§ YOUR INSTRUCTIONS
Give every nonblank line of text in the data below as a single numbered list, leaving out the picture markers.

[Start of section]

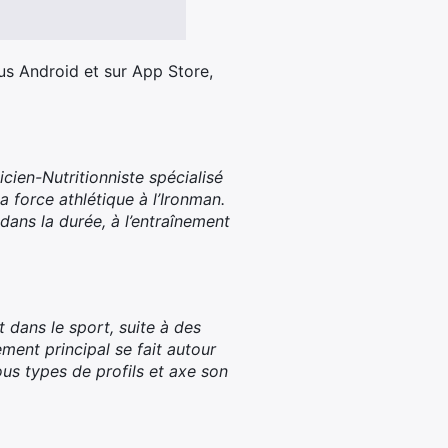
us Android et sur App Store,
cien-Nutritionniste spécialisé
a force athlétique à l’Ironman.
dans la durée, à l’entraînement
 dans le sport, suite à des
ment principal se fait autour
us types de profils et axe son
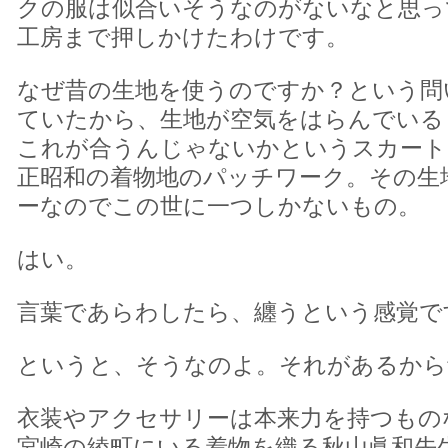
クの服は似合いそうなのがないなと思っ
工房まで押しかけたわけです。
なぜ昔の生地を使うのですか？という問
ていたから、生地が空気をはらんでいる
これが合うんじゃないかというスカート
正昭和の着物地のパッチワーク。その生
ーなのでこの世に一つしかないもの。
はい。
言葉であらわしたら、纏うという感覚で
というと、そうなのよ。それがあるから
衣装やアクセサリーは本来力を持つもの
宮崎の綾町にいる着物を織る秋山眞和先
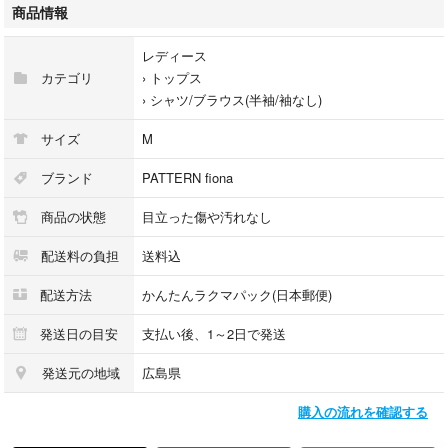
２点 -200円
商品情報
３点 -300円
レディース
【商品情報】
カテゴリ
›
トップス
商品名：良品 PATTERN fiona ブラウス M ホワイト 半袖
›
シャツ/ブラウス(半袖/袖なし)
カテゴリ：レディース トップス ブラウス
ブランド：PATTERN fiona
サイズ
M
色：ホワイト
素材：本体 ポリエステル65% 綿35%／別布 綿100%／刺繍糸 綿100%
ブランド
PATTERN fiona
サイズ（タグ表記）：M
商品の状態
目立った傷や汚れなし
状態要約：目立つ傷汚れなく良品
配送料の負担
送料込
【特徴】
・半袖で涼しげな印象
配送方法
かんたんラクマパック(日本郵便)
・刺繍デザインがアクセント
・やわらかな素材感
発送日の目安
支払い後、1～2日で発送
発送元の地域
広島県
【おすすめポイント】
・きれいめコーデに最適
購入の流れを確認する
・スカートやパンツと好相性
・春夏シーズンに活躍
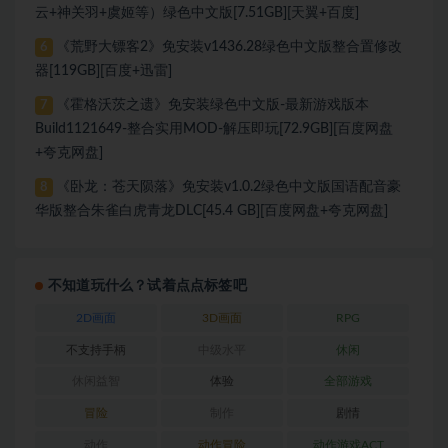
云+神关羽+虞姬等）绿色中文版[7.51GB][天翼+百度]
《荒野大镖客2》免安装v1436.28绿色中文版整合置修改
6
器[119GB][百度+迅雷]
《霍格沃茨之遗》免安装绿色中文版-最新游戏版本
7
Build1121649-整合实用MOD-解压即玩[72.9GB][百度网盘
+夸克网盘]
《卧龙：苍天陨落》免安装v1.0.2绿色中文版国语配音豪
8
华版整合朱雀白虎青龙DLC[45.4 GB][百度网盘+夸克网盘]
不知道玩什么？试着点点标签吧
2D画面
3D画面
RPG
不支持手柄
中级水平
休闲
休闲益智
体验
全部游戏
冒险
制作
剧情
动作
动作冒险
动作游戏ACT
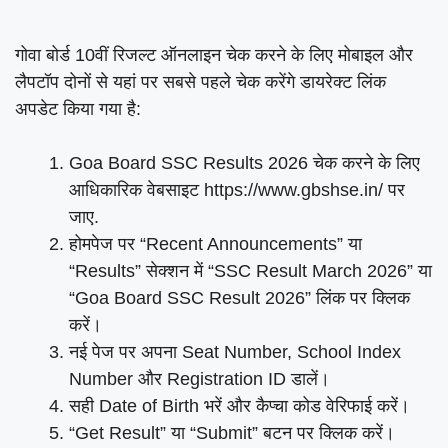
गोवा बोर्ड 10वीं रिजल्ट ऑनलाइन चेक करने के लिए मोबाइल और
लैपटॉप दोनों से यहां पर सबसे पहले चेक करेंगे डायरेक्ट लिंक
अपडेट किया गया है:
Goa Board SSC Results 2026 चेक करने के लिए
आधिकारिक वेबसाइट https://www.gbshse.in/ पर
जाए.
होमपेज पर “Recent Announcements” या
“Results” सेक्शन में “SSC Result March 2026” या
“Goa Board SSC Result 2026” लिंक पर क्लिक
करें।
नई पेज पर अपना Seat Number, School Index
Number और Registration ID डालें।
सही Date of Birth भरें और कैप्चा कोड वेरिफाई करें।
“Get Result” या “Submit” बटन पर क्लिक करें।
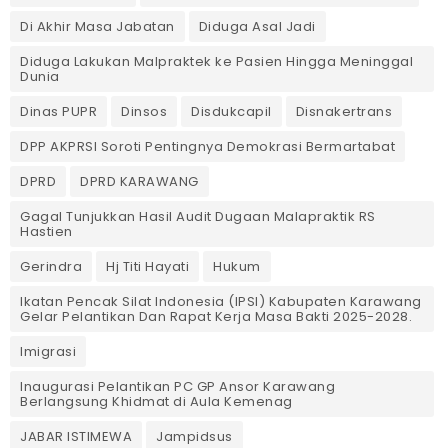
‎Di Akhir Masa Jabatan
Diduga Asal Jadi
Diduga Lakukan Malpraktek ke Pasien Hingga Meninggal
Dunia
Dinas PUPR
Dinsos
Disdukcapil
Disnakertrans
DPP AKPRSI Soroti Pentingnya Demokrasi Bermartabat
DPRD
DPRD KARAWANG
Gagal Tunjukkan Hasil Audit Dugaan Malapraktik RS
Hastien
Gerindra
Hj Titi Hayati
Hukum
Ikatan Pencak Silat Indonesia (IPSI) Kabupaten Karawang
Gelar Pelantikan Dan Rapat Kerja Masa Bakti 2025-2028.
Imigrasi
Inaugurasi Pelantikan PC GP Ansor Karawang
Berlangsung Khidmat di Aula Kemenag
JABAR ISTIMEWA
Jampidsus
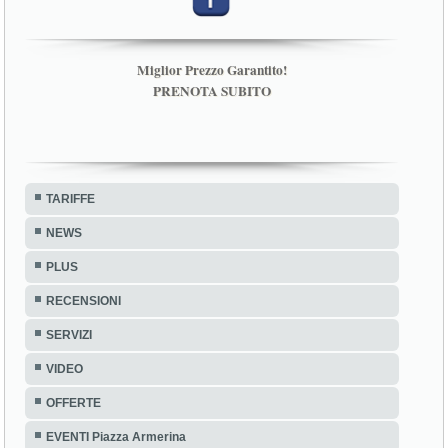
Miglior Prezzo Garantito!
PRENOTA SUBITO
TARIFFE
NEWS
PLUS
RECENSIONI
SERVIZI
VIDEO
OFFERTE
EVENTI Piazza Armerina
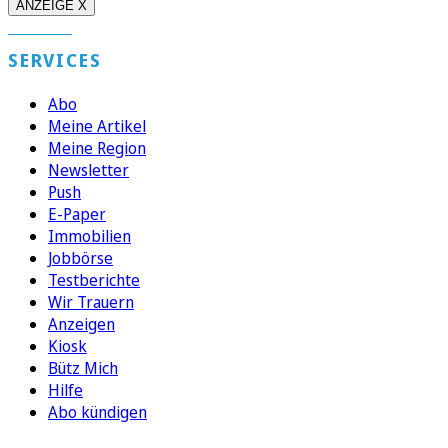
ANZEIGE X
SERVICES
Abo
Meine Artikel
Meine Region
Newsletter
Push
E-Paper
Immobilien
Jobbörse
Testberichte
Wir Trauern
Anzeigen
Kiosk
Bütz Mich
Hilfe
Abo kündigen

[End of section]

§ ANSWER SECTION
1. us Android et sur App Store,
2. cien-Nutritionniste spécialisé
3. a force athlétique à l’Ironman.
4. dans la durée, à l’entraînement
5.  dans le sport, suite à des
6. ment principal se fait autour
7. us types de profils et axe son
8. クの服は似合いそうなのがないなと思っ
9. 工房まで押しかけたわけです。
10. なぜ昔の生地を使うのですか？という問
11. ていたから、生地が空気をはらんでいる
12. これが合うんじゃないかというスカート
13. 正昭和の着物地のパッチワーク。その生
14. ーなのでこの世に一つしかないもの。
15. はい。
16. 言葉であらわしたら、纏うという感覚で
17. というと、そうなのよ。それがあるから
18. 衣装やアクセサリーは本来力を持つもの
19. 宮崎の綾町にいる着物を織る秋山眞和先
20. ２点 -200円
21. 商品情報
22. ３点 -300円
23. レディース
24. 【商品情報】
25. カテゴリ
26. ›
27. トップス
28. 商品名：良品 PATTERN fiona ブラウス M ホワイト 半袖
29. ›
30. シャツ/ブラウス(半袖/袖なし)
31. カテゴリ：レディース トップス ブラウス
32. ブランド：PATTERN fiona
33. サイズ
34. M
35. 色：ホワイト
36. 素材：本体 ポリエステル65% 綿35%／別布 綿100%／刺繍糸 綿100%
37. ブランド
38. PATTERN fiona
39. サイズ（タグ表記）：M
40. 商品の状態
41. 目立った傷や汚れなし
42. 状態要約：目立つ傷汚れなく良品
43. 配送料の負担
44. 送料込
45. 【特徴】
46. ・半袖で涼しげな印象
47. 配送方法
48. かんたんラクマパック(日本郵便)
49. ・刺繍デザインがアクセント
50. ・やわらかな素材感
51. 発送日の目安
52. 支払い後、1～2日で発送
53. 発送元の地域
54. 広島県
55. 【おすすめポイント】
56. ・きれいめコーデに最適
57. 購入の流れを確認する
58. ・スカートやパンツと好相性
59. ・春夏シーズンに活躍
60. 云+神关羽+虞姬等）绿色中文版[7.51GB][天翼+百度]
61. 《荒野大镖客2》免安装v1436.28绿色中文版整合置修改
62. 6
63. 器[119GB][百度+迅雷]
64. 《霍格沃茨之遗》免安装绿色中文版-最新游戏版本
65. 7
66. Build1121649-整合实用MOD-解压即玩[72.9GB][百度网盘
67. +夸克网盘]
68. 《卧龙：苍天陨落》免安装v1.0.2绿色中文版国语配音豪
69. 8
70. 华版整合朱雀白虎青龙DLC[45.4 GB][百度网盘+夸克网盘]
71. 不知道玩什么？试着点点标签吧
72. 2D画面
73. 3D画面
74. RPG
75. 不支持手柄
76. 中级水平
77. 休闲
78. 休闲益智
79. 体验
80. 全部游戏
81. 冒险
82. 制作
83. 剧情
84. 动作
85. 动作冒险
86. 动作游戏ACT
87. गोवा बोर्ड 10वीं रिजल्ट ऑनलाइन चेक करने के लिए मोबाइल और
88. लैपटॉप दोनों से यहां पर सबसे पहले चेक करेंगे डायरेक्ट लिंक
89. अपडेट किया गया है:
90. Goa Board SSC Results 2026 चेक करने के लिए
91. आधिकारिक वेबसाइट https://www.gbshse.in/ पर
92. जाए.
93. होमपेज पर “Recent Announcements” या
94. “Results” सेक्शन में “SSC Result March 2026” या
95. “Goa Board SSC Result 2026” लिंक पर क्लिक
96. करें।
97. नई पेज पर अपना Seat Number, School Index
98. Number और Registration ID डालें।
99. सही Date of Birth भरें और कैप्चा कोड वेरिफाई करें।
100. “Get Result” या “Submit” बटन पर क्लिक करें।
101. ‎Di Akhir Masa Jabatan
102. Diduga Asal Jadi
103. Diduga Lakukan Malpraktek ke Pasien Hingga Meninggal
104. Dunia
105. Dinas PUPR
106. Dinsos
107. Disdukcapil
108. Disnakertrans
109. DPP AKPRSI Soroti Pentingnya Demokrasi Bermartabat
110. DPRD
111. DPRD KARAWANG
112. Gagal Tunjukkan Hasil Audit Dugaan Malapraktik RS
113. Hastien
114. Gerindra
115. Hj Titi Hayati
116. Hukum
117. Ikatan Pencak Silat Indonesia (IPSI) Kabupaten Karawang
118. Gelar Pelantikan Dan Rapat Kerja Masa Bakti 2025-2028.
119. Imigrasi
120. Inaugurasi Pelantikan PC GP Ansor Karawang
121. Berlangsung Khidmat di Aula Kemenag
122. JABAR ISTIMEWA
123. Jampidsus
124. Miglior Prezzo Garantito!
125. PRENOTA SUBITO
126. TARIFFE
127. NEWS
128. PLUS
129. RECENSIONI
130. SERVIZI
131. VIDEO
132. OFFERTE
133. EVENTI Piazza Armerina
134. ANZEIGE X
135. SERVICES
136. Abo
137. Meine Artikel
138. Meine Region
139. Newsletter
140. Push
141. E-Paper
142. Immobilien
143. Jobbörse
144. Testberichte
145. Wir Trauern
146. Anzeigen
147. Kiosk
148. Bütz Mich
149. Hilfe
150. Abo kündigen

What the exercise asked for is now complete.